Clinicophysiologic Concepts of Spasticity and Motor Dysfunction in Adults with an Upper Motoneuron Lesion
Nathaniel H. Mayer, MD
MF Brin, MD, editor Muscle Nerve 1997; 20 (suppl 6):S1-S13.
Abstract: Spasticity is a disorder of the sensorimotor system characterized by a velocity-dependent increase in muscle tone with exaggerated tendon jerks, resulting from hyperexcitability of the stretch reflex. It is one component of the upper motoneuron syndrome, along with released flexor reflexes, weakness, and loss of dexterity.
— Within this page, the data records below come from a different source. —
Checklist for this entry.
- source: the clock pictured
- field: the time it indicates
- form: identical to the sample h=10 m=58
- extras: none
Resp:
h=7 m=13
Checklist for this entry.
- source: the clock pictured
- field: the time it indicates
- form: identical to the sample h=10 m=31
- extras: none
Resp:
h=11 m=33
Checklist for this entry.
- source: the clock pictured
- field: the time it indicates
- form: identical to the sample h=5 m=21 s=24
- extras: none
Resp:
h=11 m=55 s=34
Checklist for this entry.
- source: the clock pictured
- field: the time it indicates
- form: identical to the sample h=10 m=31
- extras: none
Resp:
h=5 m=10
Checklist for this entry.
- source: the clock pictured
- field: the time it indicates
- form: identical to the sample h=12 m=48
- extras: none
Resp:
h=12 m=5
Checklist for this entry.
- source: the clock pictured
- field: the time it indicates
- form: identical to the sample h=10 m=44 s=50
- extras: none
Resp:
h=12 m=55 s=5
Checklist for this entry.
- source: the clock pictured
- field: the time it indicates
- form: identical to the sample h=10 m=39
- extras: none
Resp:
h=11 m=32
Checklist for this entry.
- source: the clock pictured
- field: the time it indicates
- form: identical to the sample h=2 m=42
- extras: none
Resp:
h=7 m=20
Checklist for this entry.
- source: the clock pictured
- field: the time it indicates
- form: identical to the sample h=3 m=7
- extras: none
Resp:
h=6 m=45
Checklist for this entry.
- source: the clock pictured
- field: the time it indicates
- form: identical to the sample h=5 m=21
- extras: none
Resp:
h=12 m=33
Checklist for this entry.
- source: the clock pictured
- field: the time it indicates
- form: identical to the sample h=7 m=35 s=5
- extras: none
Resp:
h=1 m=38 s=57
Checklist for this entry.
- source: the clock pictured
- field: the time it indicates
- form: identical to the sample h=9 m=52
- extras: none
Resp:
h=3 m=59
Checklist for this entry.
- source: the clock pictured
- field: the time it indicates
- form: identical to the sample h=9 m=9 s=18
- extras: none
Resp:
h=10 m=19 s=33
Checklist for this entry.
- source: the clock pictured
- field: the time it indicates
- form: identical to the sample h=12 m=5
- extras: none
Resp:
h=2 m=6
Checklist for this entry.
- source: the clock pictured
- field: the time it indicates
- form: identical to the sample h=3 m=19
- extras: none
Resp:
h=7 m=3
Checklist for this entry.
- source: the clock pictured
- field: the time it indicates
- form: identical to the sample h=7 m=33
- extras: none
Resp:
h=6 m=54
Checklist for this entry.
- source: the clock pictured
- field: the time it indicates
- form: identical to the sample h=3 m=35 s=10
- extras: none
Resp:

Spasticity is an important "positive" diagnostic sign of the upper motoneuron syndrome, and when it restricts motion, disability may result. The "negative" signs–weakness and loss of dexterity–invariably alter patient function when they occur. In an upper motoneuron syndrome, the alpha motoneuron pool becomes hyperexcitable at the segmental level. This hyperexcitability is hypothesized to occur through a variety of mechanisms, not all of which have yet been demonstrated in humans. Spasticity caused by spinal cord lesions is often marked by a slow increase in excitation and overactivity of both flexors and extensors with reactions possibly occurring many segments away from the stimulus. Cerebral lesions often cause rapid build-up of excitation with a bias toward involvement of antigravity muscles. Chronic spasticity can lead to changes in the rheologic properties of the involved and neighboring muscles. Stiffness, contracture, atrophy, and fibrosis may interact with pathologic regulatory mechanisms to prevent normal control of limb position and movement. In the clinical exam, it is important to distinguish between the resistance due to spasticity and that due to rheologic changes, because the distinction has therapeutic implications. Diagnostic nerve or motor point blocks and dynamic or multichannel EMG are useful to distinguish the contributions of spasticity and stiffness to the clinical problem.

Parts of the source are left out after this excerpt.